## TASK ITEM
Below are the entries; return exactly the line with "index dip: (310, 252)" and every later line, without anything else.

*** Opening DATA FOR THIS EXERCISE ***

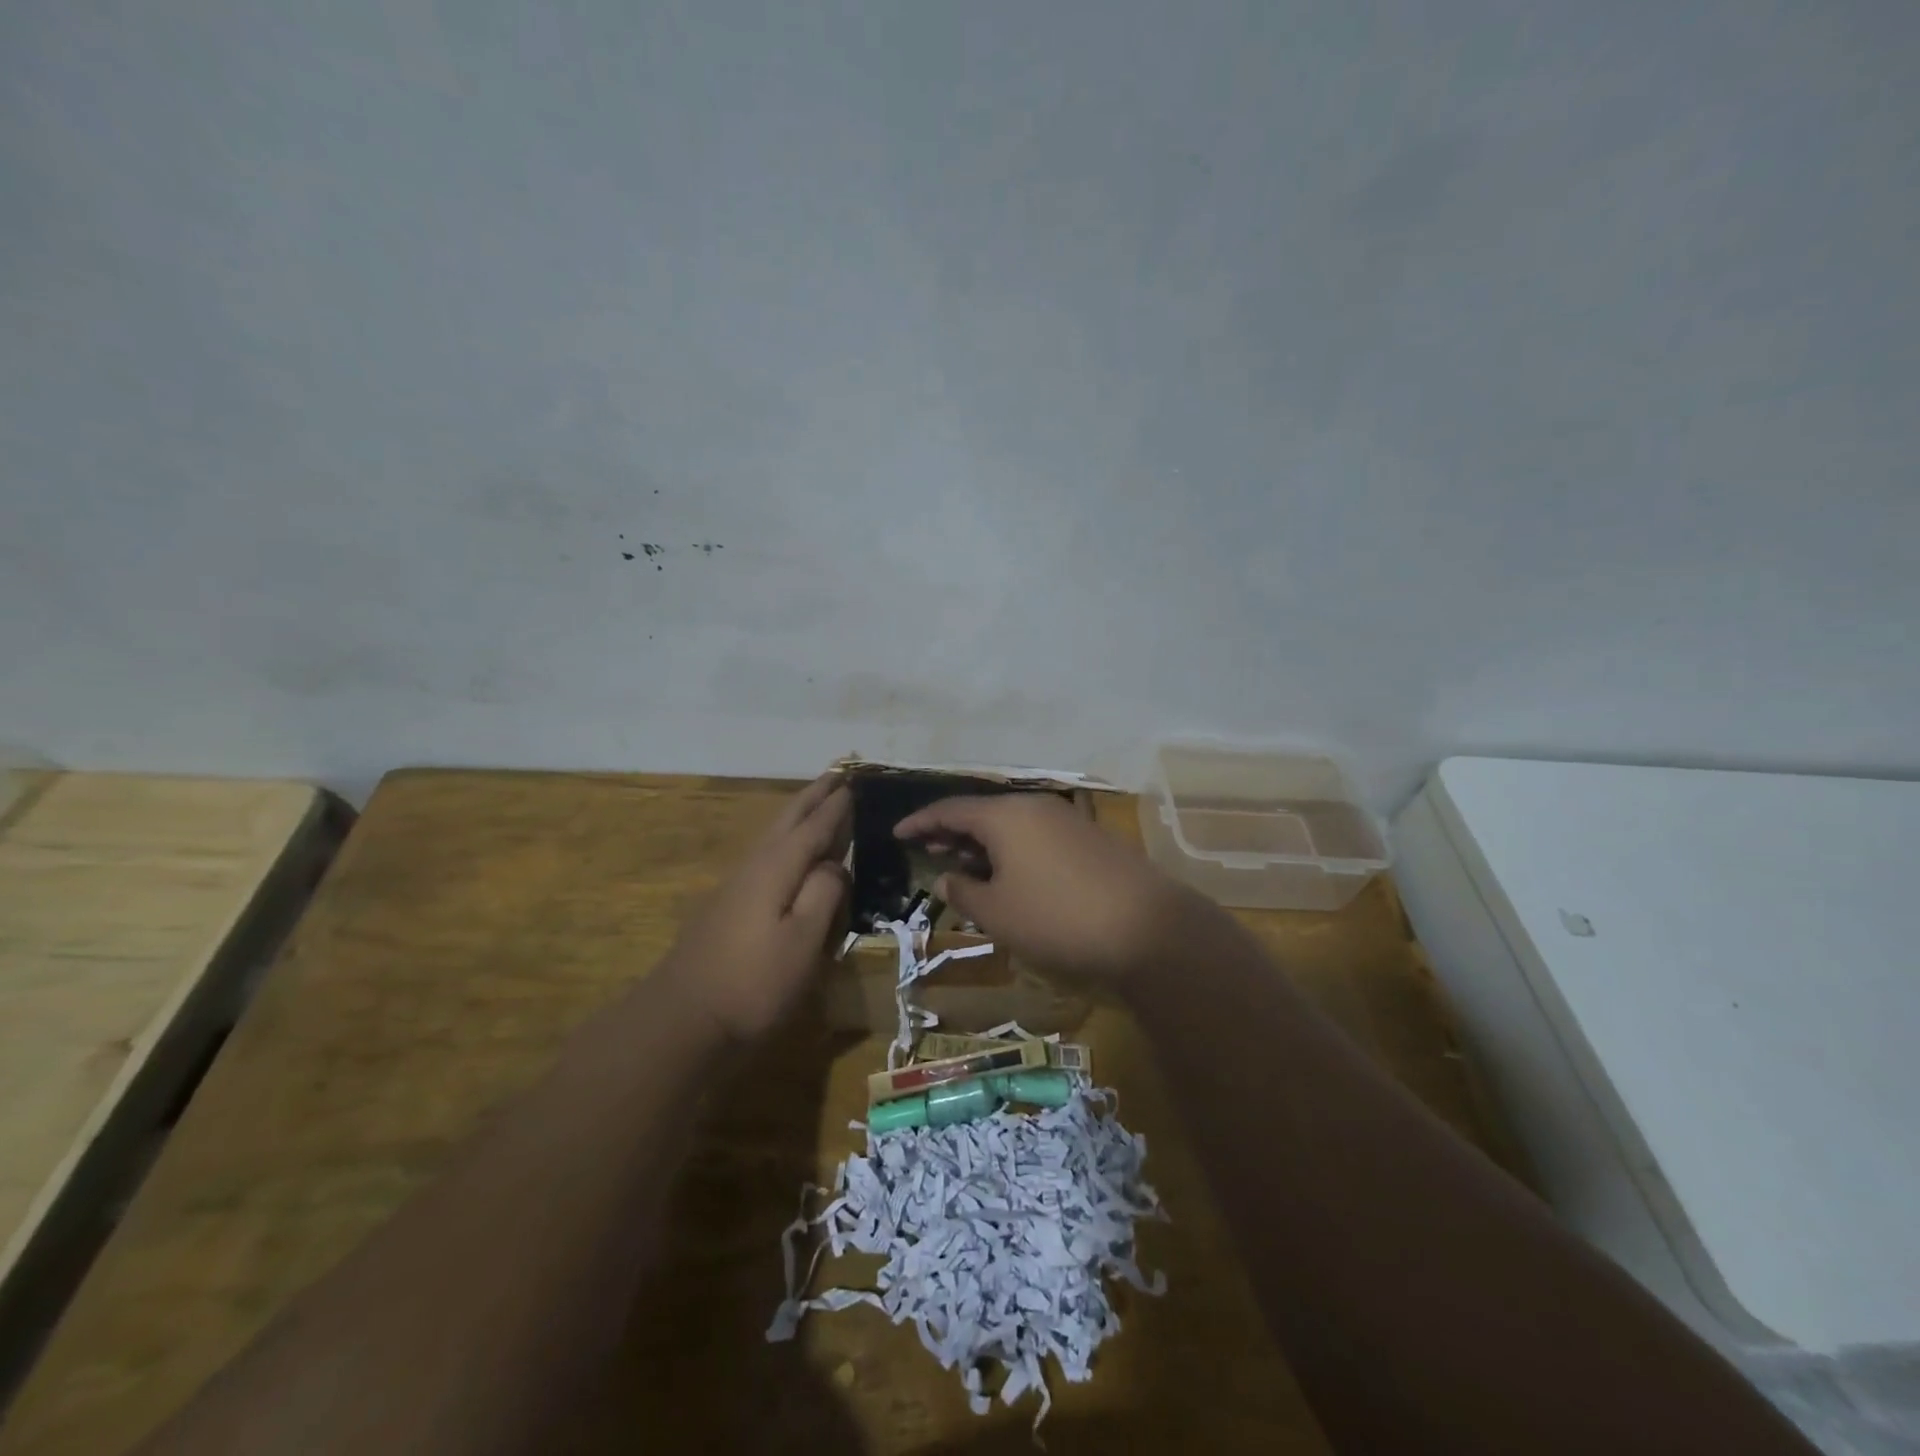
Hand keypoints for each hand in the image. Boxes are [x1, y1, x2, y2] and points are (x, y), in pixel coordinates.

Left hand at [658, 773, 851, 1040]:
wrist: (681, 1020)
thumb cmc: (753, 983)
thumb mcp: (803, 941)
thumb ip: (824, 894)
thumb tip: (836, 865)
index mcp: (777, 867)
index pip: (815, 826)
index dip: (836, 805)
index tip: (855, 780)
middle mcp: (755, 865)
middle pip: (788, 820)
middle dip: (814, 796)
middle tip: (837, 773)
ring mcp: (737, 885)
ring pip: (774, 836)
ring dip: (798, 814)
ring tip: (817, 801)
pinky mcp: (728, 906)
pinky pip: (767, 855)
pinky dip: (786, 840)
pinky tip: (789, 852)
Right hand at [892, 794, 1205, 983]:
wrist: (1146, 928)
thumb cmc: (1056, 918)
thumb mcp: (998, 912)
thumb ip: (964, 891)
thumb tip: (946, 877)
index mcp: (1005, 816)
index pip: (950, 809)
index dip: (920, 822)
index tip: (897, 834)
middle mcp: (1034, 806)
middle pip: (982, 812)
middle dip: (951, 831)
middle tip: (927, 848)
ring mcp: (1066, 820)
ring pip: (1011, 824)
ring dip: (983, 842)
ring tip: (963, 863)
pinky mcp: (1089, 839)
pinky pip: (1035, 835)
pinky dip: (1012, 849)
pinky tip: (1009, 874)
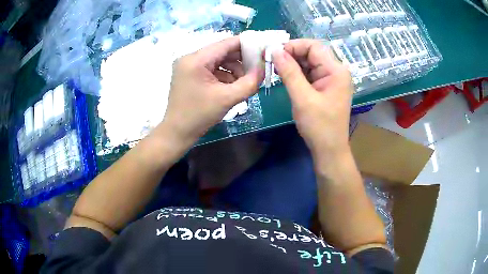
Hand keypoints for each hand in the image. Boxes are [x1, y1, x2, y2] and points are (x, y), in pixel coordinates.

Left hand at [161, 36, 264, 146]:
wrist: (177, 133)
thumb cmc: (199, 116)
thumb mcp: (228, 99)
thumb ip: (250, 82)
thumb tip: (264, 69)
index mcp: (196, 59)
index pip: (226, 43)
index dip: (247, 45)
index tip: (263, 50)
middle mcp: (190, 57)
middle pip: (222, 51)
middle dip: (241, 59)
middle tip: (256, 70)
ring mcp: (188, 66)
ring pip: (217, 59)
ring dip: (233, 68)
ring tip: (243, 82)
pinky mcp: (189, 74)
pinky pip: (211, 68)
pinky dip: (223, 74)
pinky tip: (232, 86)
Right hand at [272, 39, 353, 162]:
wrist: (329, 150)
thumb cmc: (319, 126)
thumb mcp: (302, 98)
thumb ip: (289, 72)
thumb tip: (274, 50)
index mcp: (336, 71)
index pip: (314, 46)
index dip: (293, 46)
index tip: (274, 53)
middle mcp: (336, 71)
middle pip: (312, 53)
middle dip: (291, 54)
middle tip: (271, 61)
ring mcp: (332, 79)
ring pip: (309, 62)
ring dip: (293, 64)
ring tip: (275, 69)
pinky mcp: (326, 87)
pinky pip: (310, 73)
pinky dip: (297, 73)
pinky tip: (285, 77)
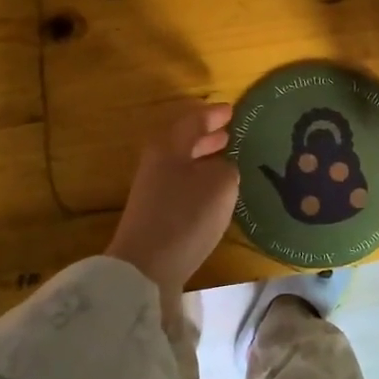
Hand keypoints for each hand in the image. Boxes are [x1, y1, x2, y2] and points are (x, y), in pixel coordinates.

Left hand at [105, 102, 238, 304]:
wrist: (146, 267)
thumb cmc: (186, 216)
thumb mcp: (221, 184)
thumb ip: (227, 168)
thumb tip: (222, 168)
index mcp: (169, 146)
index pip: (194, 120)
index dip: (214, 114)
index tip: (233, 110)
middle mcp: (158, 163)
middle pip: (184, 142)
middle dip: (208, 136)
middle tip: (231, 133)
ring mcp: (154, 191)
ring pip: (183, 165)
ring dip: (204, 160)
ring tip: (228, 161)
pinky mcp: (156, 215)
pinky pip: (183, 187)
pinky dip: (201, 182)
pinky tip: (216, 194)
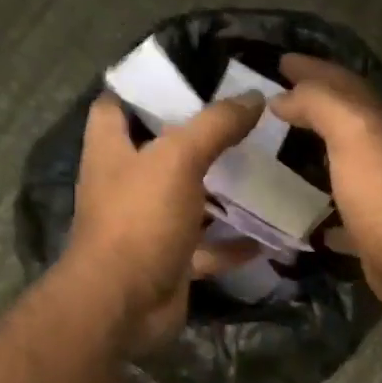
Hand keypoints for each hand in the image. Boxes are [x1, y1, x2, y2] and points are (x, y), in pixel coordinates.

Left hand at [67, 93, 263, 350]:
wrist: (125, 303)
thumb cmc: (140, 219)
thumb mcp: (179, 159)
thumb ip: (215, 125)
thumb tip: (254, 97)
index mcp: (112, 151)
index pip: (116, 106)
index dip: (145, 89)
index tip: (190, 79)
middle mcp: (127, 185)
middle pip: (162, 154)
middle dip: (200, 141)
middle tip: (245, 125)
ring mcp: (150, 226)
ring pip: (190, 202)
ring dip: (222, 194)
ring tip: (265, 173)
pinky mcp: (172, 260)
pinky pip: (208, 247)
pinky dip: (235, 243)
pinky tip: (269, 234)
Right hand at [274, 55, 381, 319]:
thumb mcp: (351, 132)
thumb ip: (319, 105)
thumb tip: (284, 97)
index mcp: (374, 125)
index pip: (341, 84)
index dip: (313, 69)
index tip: (280, 61)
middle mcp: (378, 155)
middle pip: (342, 122)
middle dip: (311, 108)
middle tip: (274, 105)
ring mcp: (374, 195)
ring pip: (340, 166)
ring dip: (313, 156)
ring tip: (276, 155)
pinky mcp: (367, 233)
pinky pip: (338, 215)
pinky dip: (318, 211)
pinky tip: (298, 215)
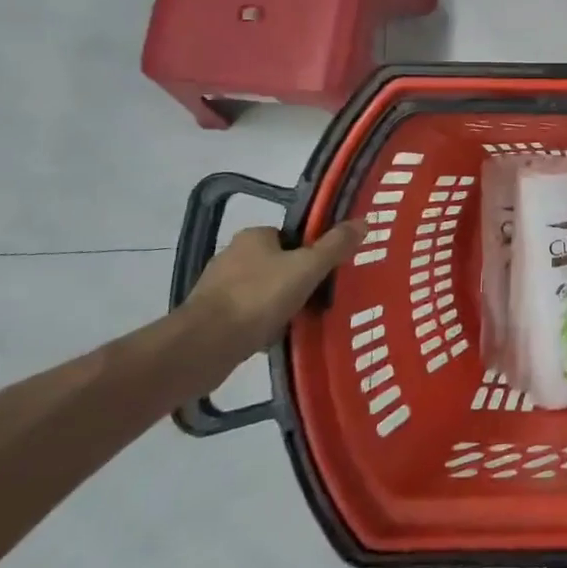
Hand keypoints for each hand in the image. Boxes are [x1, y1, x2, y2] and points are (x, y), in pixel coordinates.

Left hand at [185, 221, 364, 364]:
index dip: (310, 252)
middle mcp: (231, 255)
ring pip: (261, 291)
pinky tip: (273, 338)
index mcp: (254, 236)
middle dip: (295, 281)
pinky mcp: (207, 317)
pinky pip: (245, 315)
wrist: (203, 345)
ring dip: (278, 304)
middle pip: (276, 264)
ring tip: (299, 322)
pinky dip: (260, 324)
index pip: (290, 237)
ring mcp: (216, 287)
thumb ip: (335, 246)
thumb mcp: (307, 268)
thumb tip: (363, 221)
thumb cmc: (258, 297)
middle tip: (318, 299)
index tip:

*** Closing DATA FOR THIS EXERCISE ***

## ANSWER SECTION
index dip: (310, 252)
middle mcp: (231, 255)
ring pip: (261, 291)
pinky tip: (273, 338)
index mcp: (254, 236)
middle dip: (295, 281)
pinky mcp: (207, 317)
pinky pip: (245, 315)
wrist: (203, 345)
ring dip: (278, 304)
middle pip: (276, 264)
ring tip: (299, 322)
pinky dip: (260, 324)
index pip: (290, 237)
ring mcp: (216, 287)
thumb ip: (335, 246)
thumb mcp: (307, 268)
thumb tip: (363, 221)
thumb cmc: (258, 297)
middle tip: (318, 299)
index tip:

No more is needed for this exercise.